So during the remainder of her stay at Blankenberghe he was very much with Lady Caroline, and rediscovered what a pleasant and lively companion she could be—especially at meals (she was fond of good food of a plain and wholesome kind, and took good care to get it).

She had her little narrownesses, to be sure, and was not hail‑fellow‑well‑met with everybody, like him; and did not think very much of giddy little viscountesses with straddling loud‑voiced Flemish husbands, nor of familiar facetious commercial millionaires, of whom Barty numbered two or three among his adorers; nor even of the "highly born" Irish wives of Belgian generals and all that. Madame de Clèves was an O'Brien.

These were old ingrained Rohan prejudices, and she was too old herself to alter.

But she loved the good fishermen whose picturesque boats made such a charming group on the sands at sunset, and also their wives and children; and here she and her nephew were "bien d'accord."

I fear her ladyship would not have appreciated very keenly the rising splendor of a certain not altogether unimportant modern house in Barge Yard, Bucklersbury—and here she would have been wrong. The time has come when we throw the handkerchief at female Rohans, we Maurices and our like. I have not done so myself, it is true; but not from any rooted antipathy to any daughter of a hundred earls—nor yet from any particular diffidence on my own part.

Anyhow, Lady Caroline loved to hear all Barty had to say of his gay life among the beauty, rank, and fashion of Blankenberghe. She was very civil to the handsome Irish Madame de Clèves, née O'Brien, and listened politely to the family history of the O'Briens and that of the de Clèveses too: and learnt, without indecent surprise, or any emotion of any kind whatever, what she had never heard before—namely, that in the early part of the twelfth century a Rohan de Whitby had married an O'Brien of Ballywrotte; and other prehistoric facts of equal probability and importance.

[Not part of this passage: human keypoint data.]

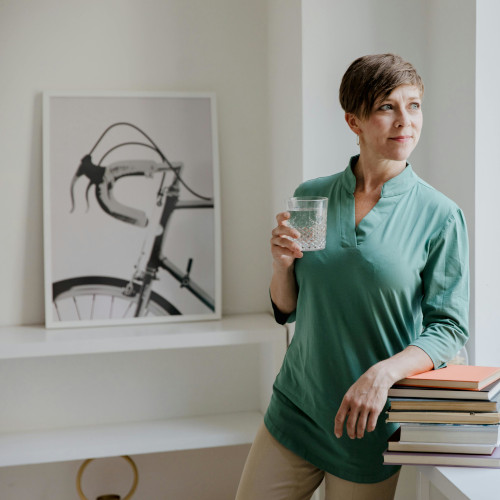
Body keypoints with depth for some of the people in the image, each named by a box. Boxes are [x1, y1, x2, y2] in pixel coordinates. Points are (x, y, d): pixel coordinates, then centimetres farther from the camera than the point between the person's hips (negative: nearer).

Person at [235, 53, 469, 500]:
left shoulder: (441, 216, -8)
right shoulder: (310, 196, 0)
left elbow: (450, 327, -8)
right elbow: (287, 310, 8)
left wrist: (384, 372, -23)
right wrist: (282, 264, -13)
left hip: (370, 429, -2)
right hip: (294, 412, 3)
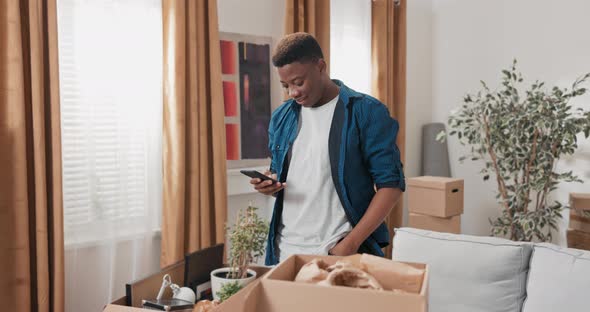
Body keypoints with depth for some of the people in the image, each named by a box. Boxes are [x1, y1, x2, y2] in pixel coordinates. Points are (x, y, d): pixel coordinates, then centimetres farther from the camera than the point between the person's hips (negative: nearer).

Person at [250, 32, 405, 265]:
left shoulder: (366, 112, -8)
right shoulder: (281, 117, 7)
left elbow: (391, 184, -10)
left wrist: (351, 243, -16)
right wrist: (268, 184, -6)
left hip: (340, 250, -4)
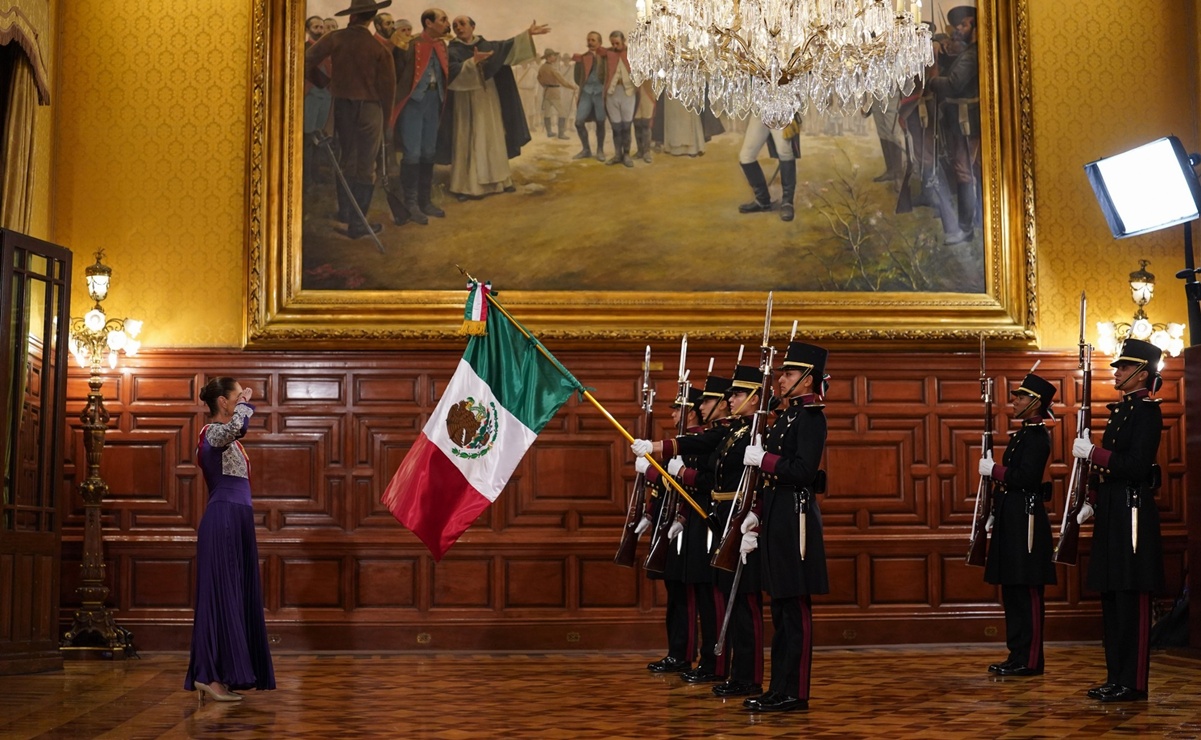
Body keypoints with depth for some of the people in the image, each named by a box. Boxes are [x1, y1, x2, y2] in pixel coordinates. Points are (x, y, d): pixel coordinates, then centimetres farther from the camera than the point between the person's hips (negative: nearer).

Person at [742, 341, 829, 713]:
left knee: (795, 609, -5)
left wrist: (763, 458, -16)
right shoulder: (786, 415, 19)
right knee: (782, 608, 12)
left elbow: (803, 471, -23)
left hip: (795, 520, -10)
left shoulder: (811, 417, -10)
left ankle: (793, 693, -1)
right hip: (777, 519, 10)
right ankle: (780, 689, 18)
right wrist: (755, 518, 18)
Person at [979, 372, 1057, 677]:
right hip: (1012, 521, 10)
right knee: (1012, 591, 12)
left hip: (1026, 521, -10)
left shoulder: (1037, 435, -12)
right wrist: (995, 514, 19)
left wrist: (992, 469, -13)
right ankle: (1018, 655, 17)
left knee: (1026, 592, -6)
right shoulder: (1023, 434, 18)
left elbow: (1025, 477, -24)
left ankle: (1029, 660, -2)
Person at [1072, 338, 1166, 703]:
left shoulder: (1146, 410, -11)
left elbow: (1135, 466, -21)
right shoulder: (1120, 410, 18)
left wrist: (1092, 452, -19)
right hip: (1112, 514, 10)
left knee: (1132, 600, -6)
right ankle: (1116, 677, 18)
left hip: (1133, 514, -10)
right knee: (1112, 599, 12)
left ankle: (1133, 683, -2)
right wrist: (1092, 503, 14)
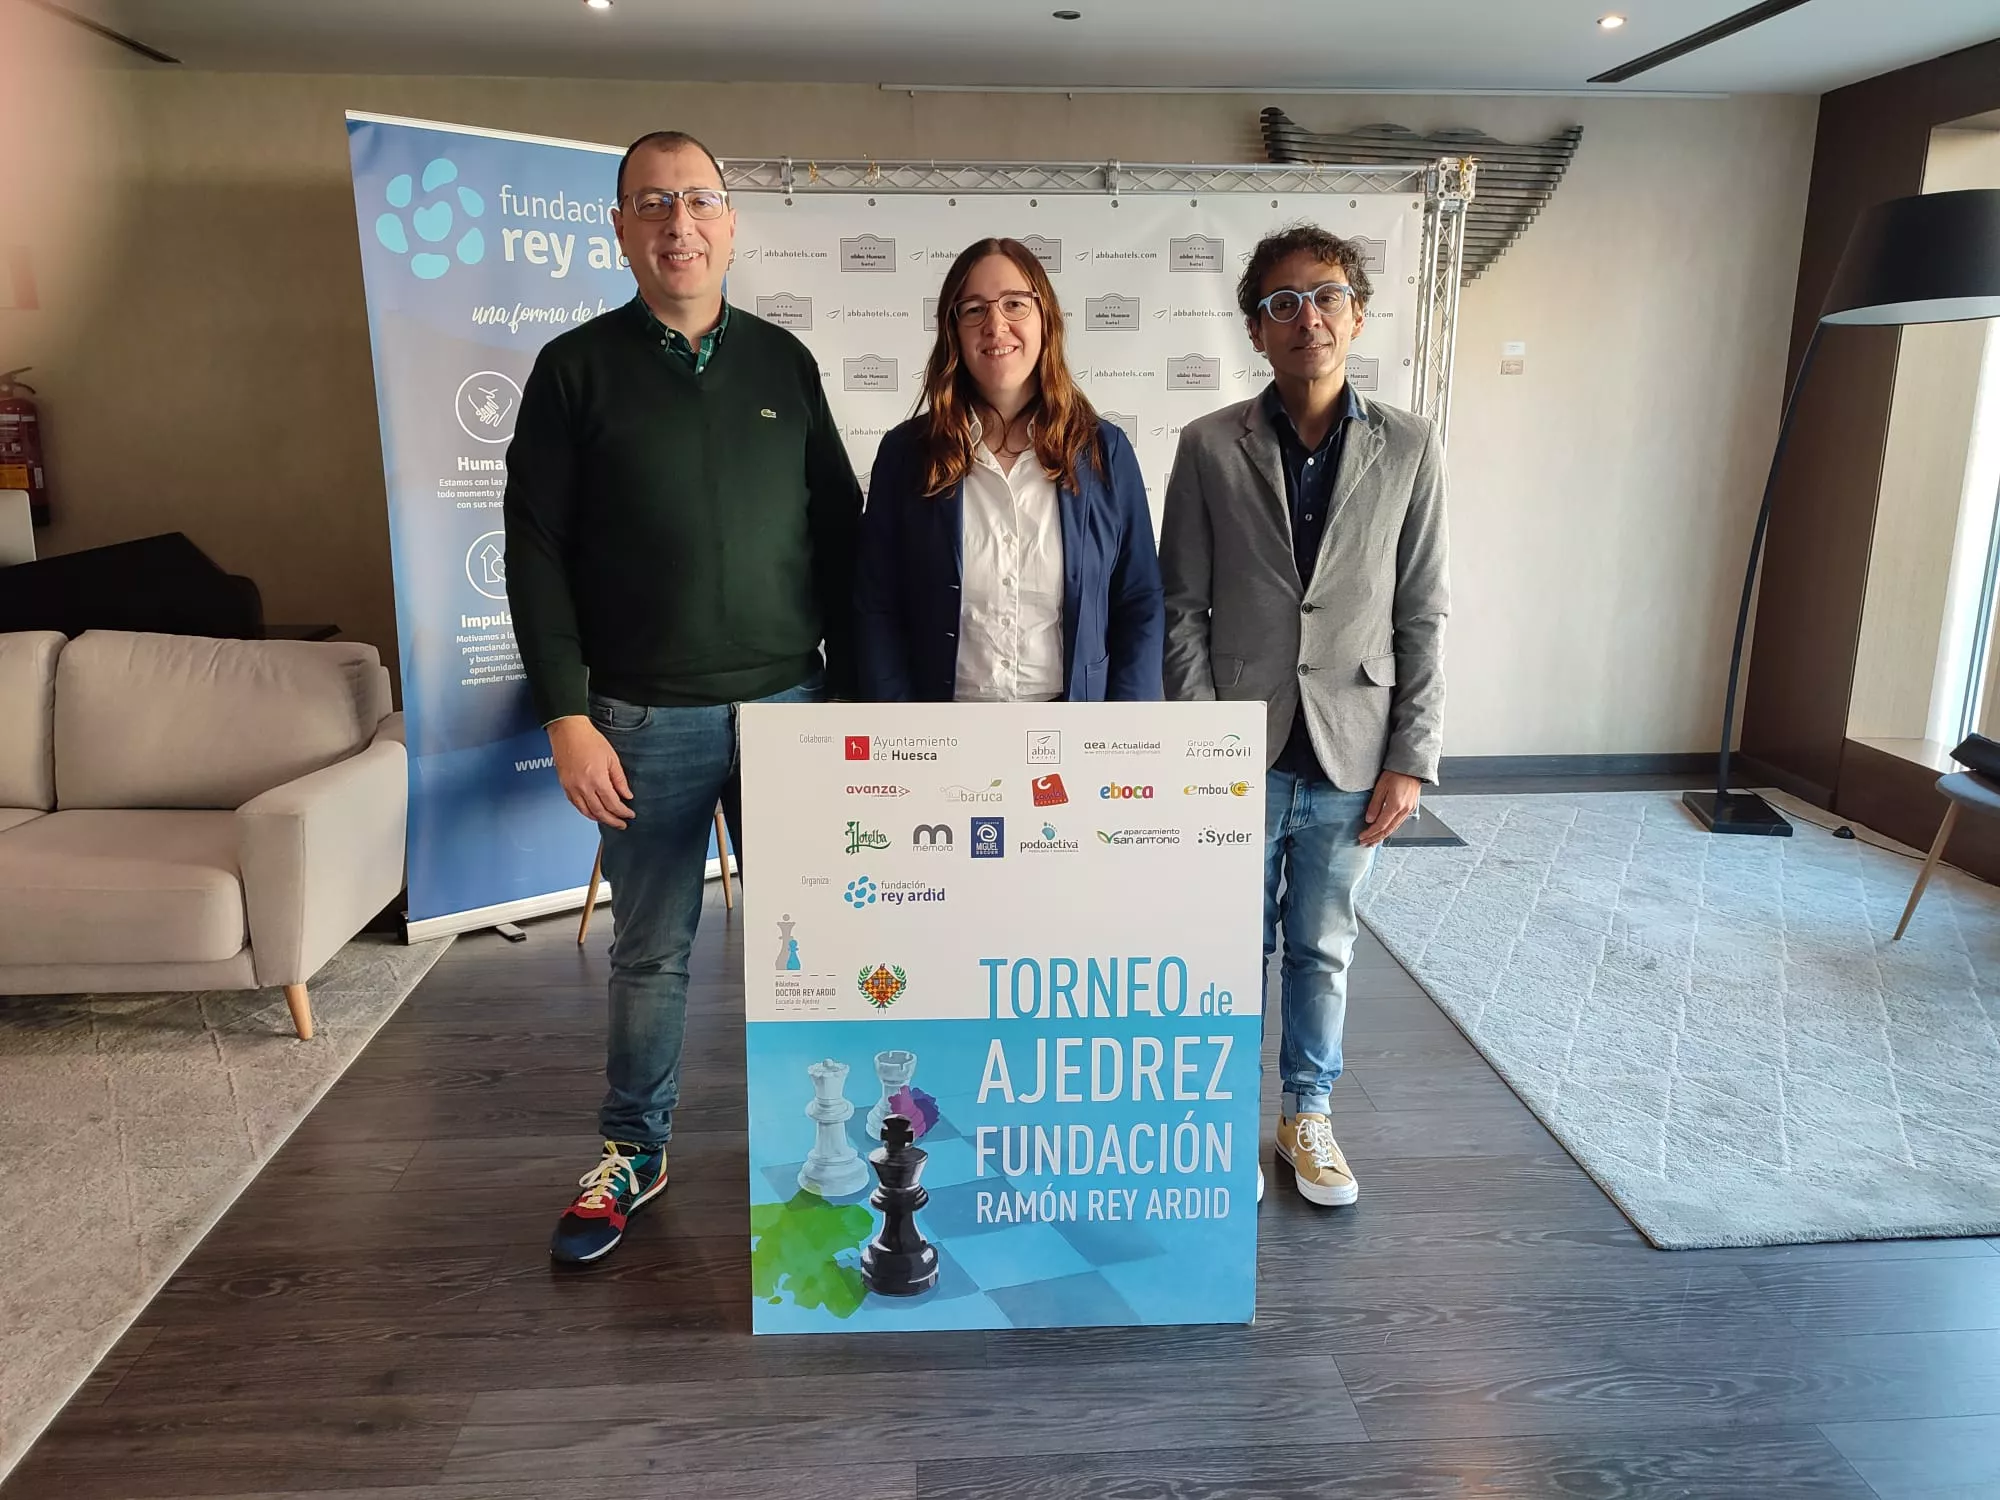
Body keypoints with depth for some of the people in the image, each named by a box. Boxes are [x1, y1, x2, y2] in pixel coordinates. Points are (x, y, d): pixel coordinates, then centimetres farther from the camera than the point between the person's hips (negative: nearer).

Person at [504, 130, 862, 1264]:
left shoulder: (784, 361, 8)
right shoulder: (578, 368, 2)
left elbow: (839, 530, 10)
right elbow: (536, 548, -1)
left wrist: (850, 689, 6)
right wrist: (567, 716, -8)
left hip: (788, 702, 2)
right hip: (646, 718, -2)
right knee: (653, 950, 8)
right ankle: (634, 1153, 27)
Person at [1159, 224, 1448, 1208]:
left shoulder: (1408, 449, 2)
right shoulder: (1211, 446, -2)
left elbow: (1421, 618, 2)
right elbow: (1181, 609, -2)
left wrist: (1411, 758, -2)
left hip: (1349, 759, 1)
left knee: (1324, 950, 15)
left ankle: (1308, 1115, 34)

She didn't believe much in people's twelfth—century reminiscences; she didn't even believe in those of her own family, who didn't believe in them either, or trouble about them in the least; and I dare say they were quite right.

Anyhow, when people solemnly talked about such things it made her rather sorry. But she bore up for Barty's sake, and the resigned, half‑humorous courtesy with which she assented to these fables was really more humiliating to a sensitive, haughty soul than any mere supercilious disdain; not that she ever wished to humiliate, but she was easily bored, and thought that kind of conversation vulgar, futile, and rather grotesque.

Indeed, she grew quite fond of Madame de Clèves and the splendid young dragoon, and the sweet little black‑haired daughter with lovely blue eyes, who sang so charmingly. For they were singularly charming people in every way, the de Clèveses; and that's a way Irish people often have—as well as of being proud of their ancient blood. There is no more innocent weakness. I have it very strongly—moi qui vous parle—on the maternal side. My mother was a Blake of Derrydown, a fact that nobody would have known unless she now and then accidentally happened to mention it herself, or else my father did. And so I take the opportunity of slipping it in here—just out of filial piety!

So the late autumn of that year found Barty and his aunt at Malines, or Mechelen, as it calls itself in its native tongue.